Boundless Rider Insurance
- Company type: Private
- Industry: Insurance technology
- Founded: 2022
- Headquarters: Medford, Massachusetts
- Key people: Blair Baldwin (co-founder, CEO)
- Website: boundlessrider.com

= Boundless Rider Insurance =

American insurance technology company

Boundless Rider Insurance is an American insurance technology company. Established in 2022, the company offers services and coverage options to the motorcycle and powersports community.

== Overview ==
Boundless Rider Insurance was co-founded in 2022 by Blair Baldwin. The company focuses on motorcycle and powersport insurance coverage. In September 2022, the company secured $4.75 million in seed funding led by American Family Ventures, with participation from SiriusPoint, and Belmont Capital.

In August 2023, Boundless Rider launched its insurance offerings in Texas, allowing owners of on-road and off-road motorcycles, ATVs, UTVs, snowmobiles, scooters, and mopeds to purchase policies online or through agents. By March 2024, the company expanded its insurance offerings to Arizona, Illinois, and Ohio providing coverage for different vehicles, including on-road and off-road motorcycles, ATVs, UTVs, snowmobiles, scooters, and mopeds. Policies in Texas are underwritten by RedPoint County Mutual. All other state policies are underwritten by Incline Casualty Company.

Boundless Rider introduced its industry-first Safe Rider Program in 2024, utilizing an AI-powered application to enhance rider safety and offer opportunities to save while not riding. The smartphone RIDE app features crash detection technology that connects to local 911 dispatch and provides a $100,000 death benefit for policyholders enrolled in the program. In addition, the app applies a 20% discount on the monthly insurance premium when the vehicle is used for less than 10 miles per policy month.

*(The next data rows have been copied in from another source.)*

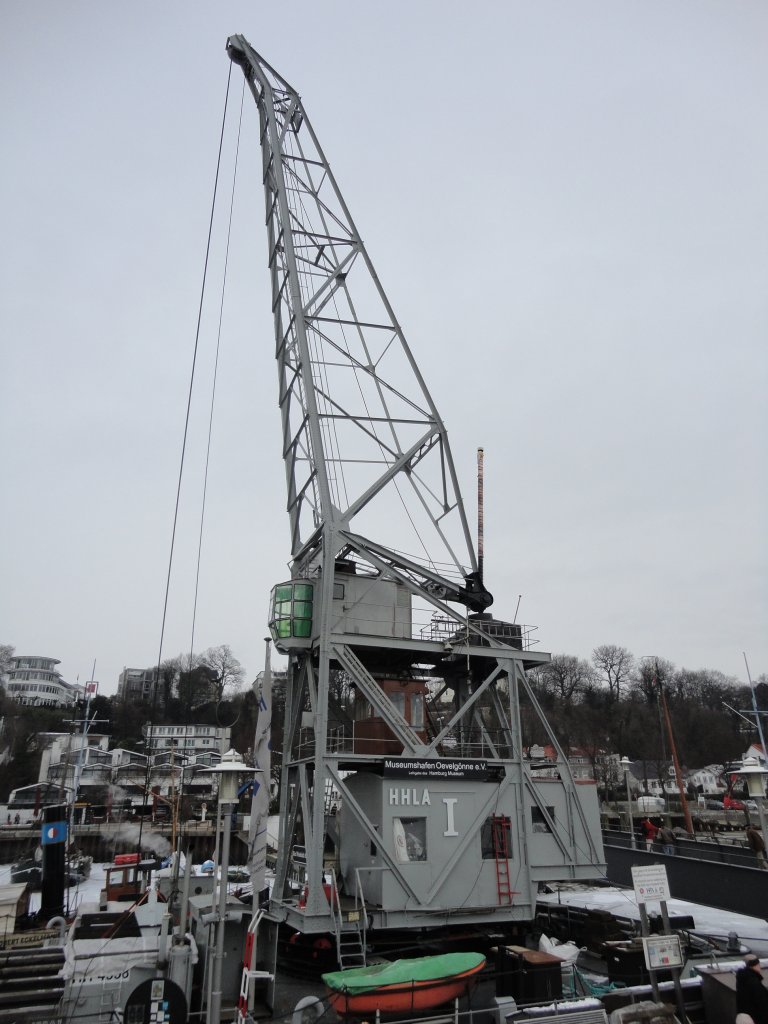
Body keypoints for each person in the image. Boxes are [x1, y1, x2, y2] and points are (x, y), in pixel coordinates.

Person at [736, 955, 768, 1024]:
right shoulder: (753, 981)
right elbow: (762, 1003)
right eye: (759, 965)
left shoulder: (742, 979)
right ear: (756, 965)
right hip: (751, 1019)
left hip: (741, 1017)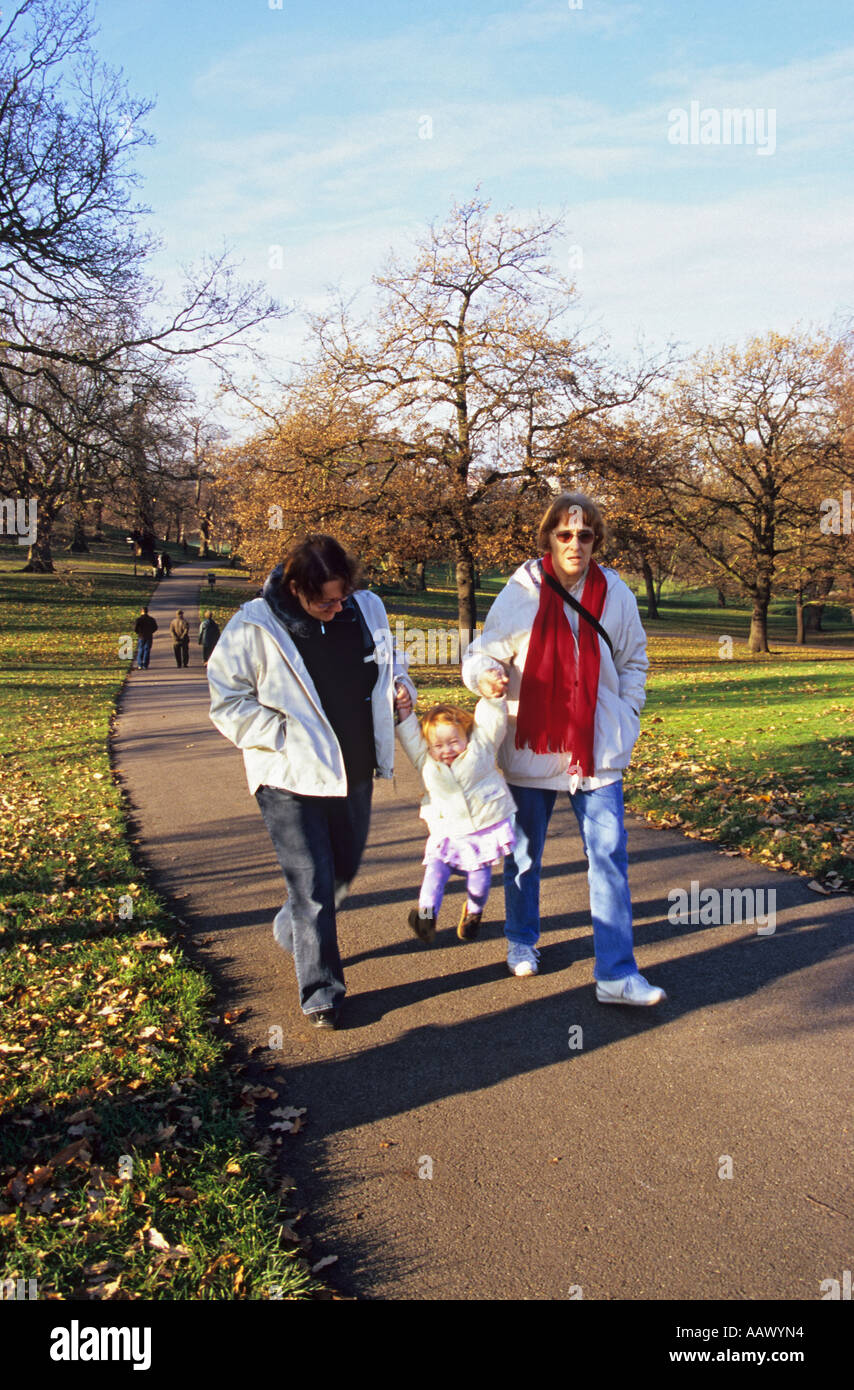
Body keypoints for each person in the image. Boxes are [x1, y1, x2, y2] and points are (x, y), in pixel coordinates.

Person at [461, 491, 666, 1005]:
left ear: (597, 540)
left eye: (586, 535)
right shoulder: (523, 591)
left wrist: (628, 711)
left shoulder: (615, 591)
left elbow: (634, 658)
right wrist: (485, 675)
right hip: (534, 747)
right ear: (549, 537)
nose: (576, 543)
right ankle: (521, 940)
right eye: (565, 534)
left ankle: (617, 974)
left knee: (609, 857)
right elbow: (483, 653)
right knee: (526, 856)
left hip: (597, 750)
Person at [206, 534, 415, 1030]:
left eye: (342, 596)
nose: (337, 607)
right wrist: (281, 734)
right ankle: (322, 991)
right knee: (313, 884)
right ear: (297, 588)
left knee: (339, 875)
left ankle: (296, 929)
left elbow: (389, 664)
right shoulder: (252, 624)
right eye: (325, 600)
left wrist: (401, 686)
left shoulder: (368, 608)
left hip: (355, 768)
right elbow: (226, 700)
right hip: (288, 777)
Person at [395, 698, 517, 944]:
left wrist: (493, 698)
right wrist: (404, 711)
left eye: (453, 742)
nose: (447, 750)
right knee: (434, 878)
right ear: (428, 747)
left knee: (479, 886)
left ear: (466, 738)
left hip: (481, 832)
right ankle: (426, 918)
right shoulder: (426, 761)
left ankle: (473, 912)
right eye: (438, 745)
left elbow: (493, 725)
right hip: (447, 835)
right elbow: (410, 738)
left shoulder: (480, 750)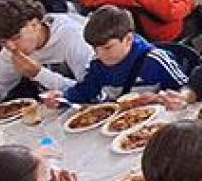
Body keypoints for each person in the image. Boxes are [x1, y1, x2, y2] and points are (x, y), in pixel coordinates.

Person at [0, 0, 91, 114]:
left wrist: (39, 74)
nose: (11, 47)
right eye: (2, 43)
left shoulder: (73, 37)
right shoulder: (12, 47)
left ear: (35, 24)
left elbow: (95, 91)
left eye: (16, 38)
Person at [57, 6, 189, 106]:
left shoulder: (154, 60)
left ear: (128, 39)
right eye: (94, 48)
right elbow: (86, 90)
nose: (100, 54)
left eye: (107, 47)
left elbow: (185, 91)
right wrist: (62, 98)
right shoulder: (97, 63)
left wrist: (160, 98)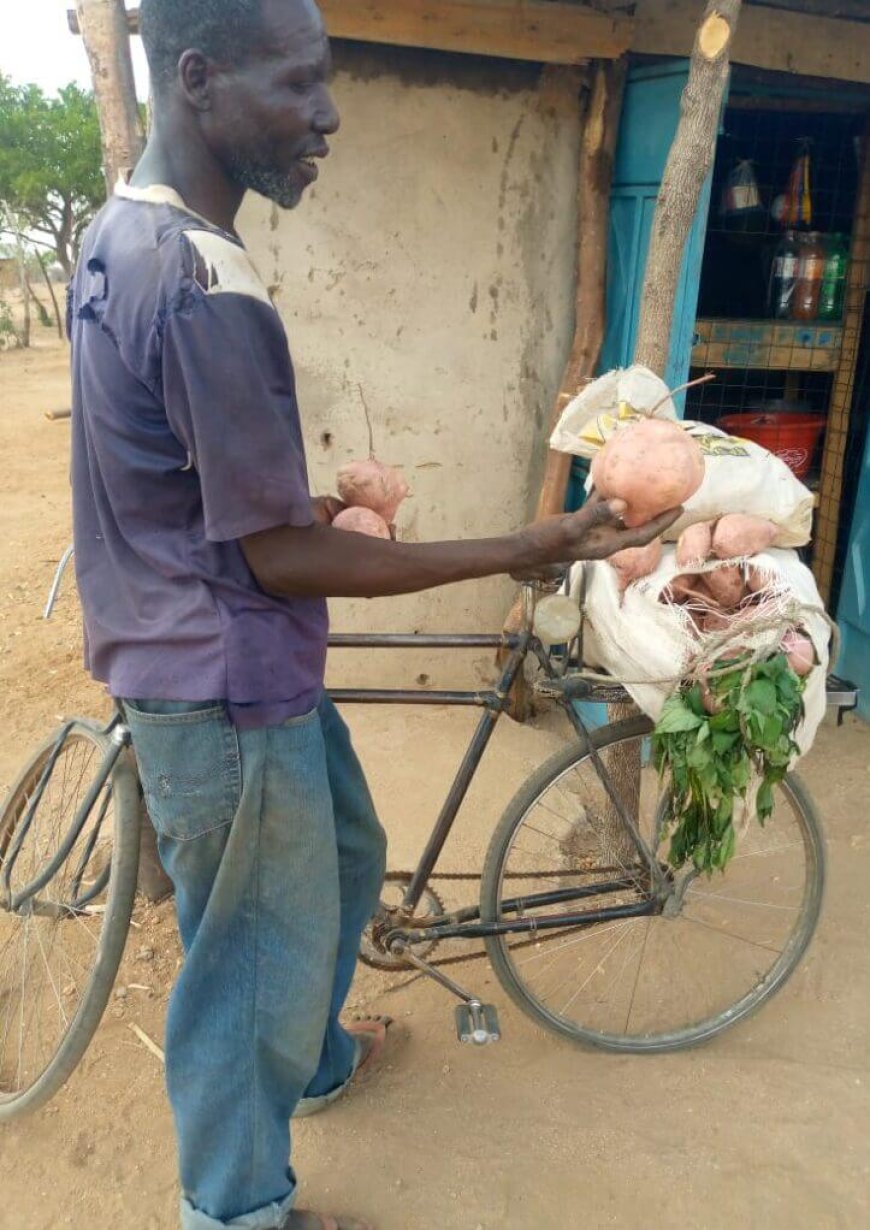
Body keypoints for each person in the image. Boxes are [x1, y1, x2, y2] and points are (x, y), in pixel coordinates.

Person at [67, 2, 677, 1227]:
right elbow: (280, 560)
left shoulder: (129, 233)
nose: (327, 116)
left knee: (344, 860)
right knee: (243, 966)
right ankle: (236, 1210)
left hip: (217, 654)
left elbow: (194, 486)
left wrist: (301, 502)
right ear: (199, 79)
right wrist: (523, 545)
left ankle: (323, 1056)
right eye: (299, 85)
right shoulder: (201, 284)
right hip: (224, 683)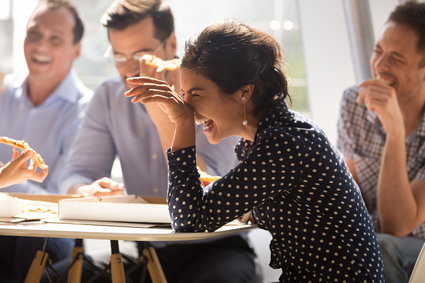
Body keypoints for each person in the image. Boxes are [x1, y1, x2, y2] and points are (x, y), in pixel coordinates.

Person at [125, 19, 386, 282]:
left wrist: (180, 124)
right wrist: (220, 191)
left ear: (244, 92)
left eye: (196, 95)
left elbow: (188, 220)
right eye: (183, 94)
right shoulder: (271, 138)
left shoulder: (283, 144)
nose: (188, 108)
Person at [52, 1, 260, 283]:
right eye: (119, 56)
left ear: (170, 44)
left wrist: (165, 118)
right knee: (55, 277)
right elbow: (75, 172)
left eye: (141, 55)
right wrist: (86, 189)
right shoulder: (109, 96)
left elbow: (208, 189)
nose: (129, 70)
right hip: (144, 247)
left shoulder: (211, 91)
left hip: (215, 247)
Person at [0, 0, 92, 281]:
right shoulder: (3, 92)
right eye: (34, 35)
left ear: (77, 49)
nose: (41, 46)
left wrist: (11, 179)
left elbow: (65, 194)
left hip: (49, 228)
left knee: (34, 242)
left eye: (55, 39)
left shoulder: (86, 109)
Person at [337, 2, 425, 282]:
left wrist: (394, 132)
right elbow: (351, 194)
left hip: (415, 249)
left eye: (396, 59)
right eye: (378, 52)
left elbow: (397, 226)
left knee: (383, 247)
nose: (380, 66)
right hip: (369, 239)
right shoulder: (355, 101)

In October 2024, Boundless Rider launched the Missing Moto Program, providing insurance agents and agencies with tools to identify untapped opportunities within their existing client base.

In December 2024, Boundless Rider announced coverage availability in Pennsylvania. As of 2024, the company provides its services in Texas, Arizona, Illinois, Ohio, and Pennsylvania.